I have experimented with sublimation. I bought an electric vaporizer and also a Gasvap. Both had to be used with a full-face gas mask although with the electric vaporizer it was possible to use it safely simply by standing well downwind as it warmed up. The Gasvap was not so successful. It was necessary to stand right by the entrance whilst the Gasvap belched (most of the) fumes into the hive entrance. Having a beard meant that the gas-mask was not a tight fit to my face and I was breathing in oxalic acid fumes. Not recommended.

Madeleine, my trainee/apprentice this year had a thorough grounding as she worked with me almost the entire season. Her help was invaluable, especially when it came to moving hives over to Debden Green to establish an out-apiary beside the borage.

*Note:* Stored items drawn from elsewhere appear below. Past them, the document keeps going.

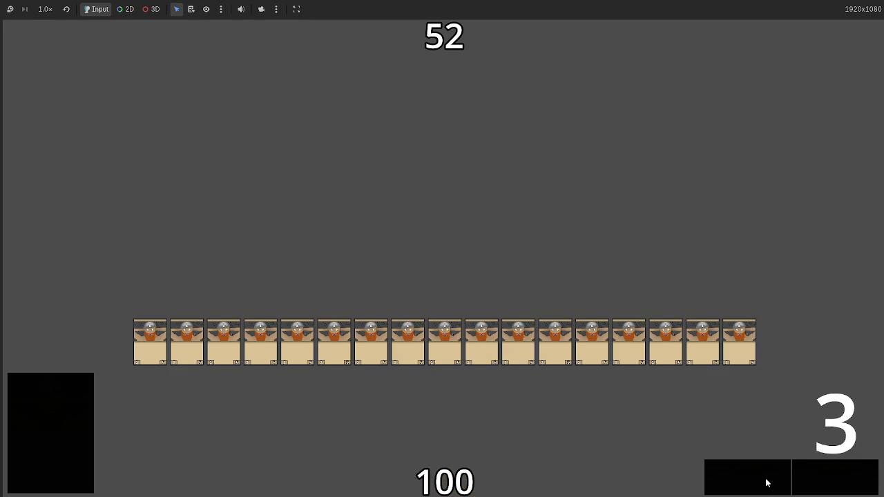
click(839, 481)
Step: Play the last hands to drop the opponent to -10 and -50, then stop the game
mouse_move(444, 463)
mouse_down()
mouse_move(418, 263)
mouse_move(428, 229)
mouse_move(442, 331)
mouse_up()
mouse_move(532, 469)
mouse_down()
mouse_move(462, 365)
mouse_move(621, 386)
mouse_up()
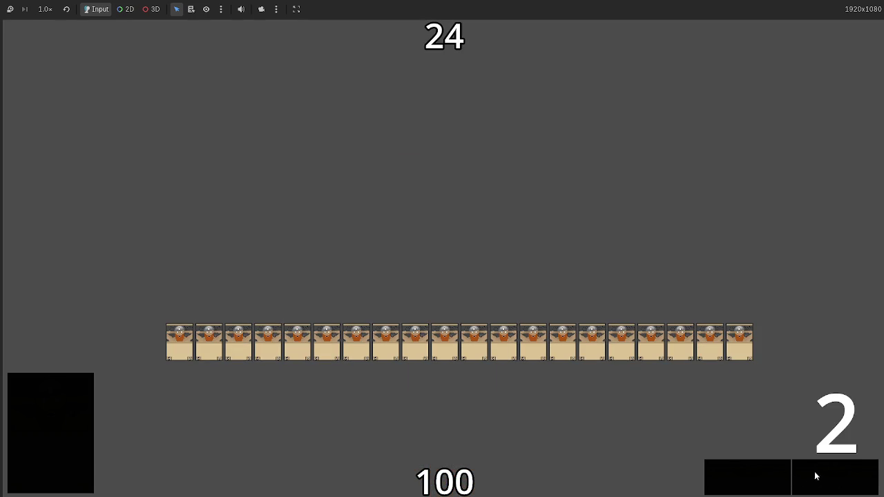
click(821, 475)
click(807, 484)
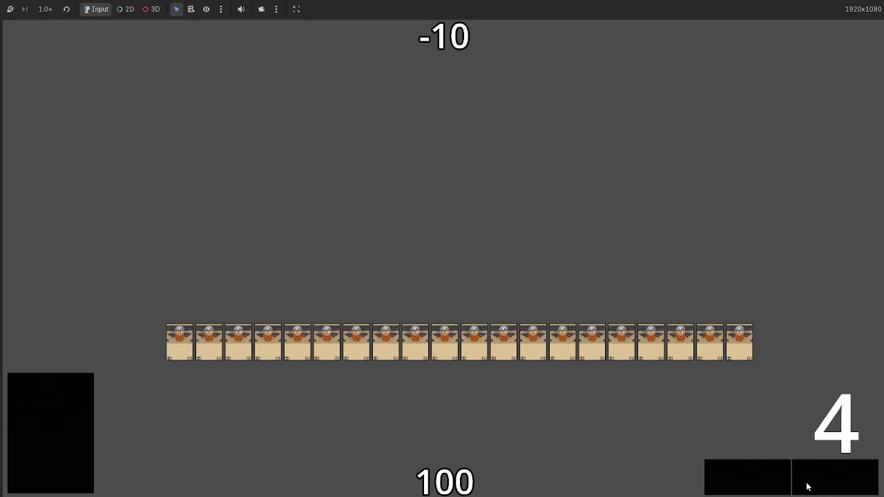
drag(461, 478, 435, 269)
drag(461, 416, 437, 275)
mouse_move(442, 469)
mouse_down()
mouse_move(456, 246)
mouse_move(457, 269)
mouse_up()
click(821, 478)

Yes, lovely borage honey. A beautiful, almost clear runny honey and the yield was sufficient to get me close to my target harvest weight.

Apple weekend at Audley End House was once again a terrific weekend. English Heritage say the foot-fall was 4500 over the two days. Talking bees, pollination and honey for two days solid was very tiring but greatly rewarding. One very interesting visitor who introduced herself to me was none other than Ted Hooper’s granddaughter Lauren who told me that sadly, they no longer have a beekeeper in the family.

Winter Feed 2017

The bees have all had their usual amount of winter feed; 8l of sugar solution and 3l of waste honey. Hive 1 had the container of Apikel which I was given. Interestingly not all of this had been taken down but it could have been a case of them not liking it. I removed the feeder, gingerly removed the middle frame to find brood in all stages so carefully replaced it knowing they were queen-right. Had there been a problem, some of the earliest brood would have had emergency queen cells. As it was, the reason was that apart from the brood in the centre, the brood box was chock-a-block with stores.

Three other hives have only taken some of their feed and I’m hoping they are in a similar state because they had ample nectar flowing from all the volunteer borage in the field behind. As Tom, the farmer, freely admitted to me, "Yes, we cocked up there."

Volunteer borage amongst the wheat

The Apivar is almost at the end of its recommended insertion time but the varroa are still dropping high weekly figures. Some are still up in the hundreds per week.  Hopefully they should fall to single figures any day now and the strips can be removed.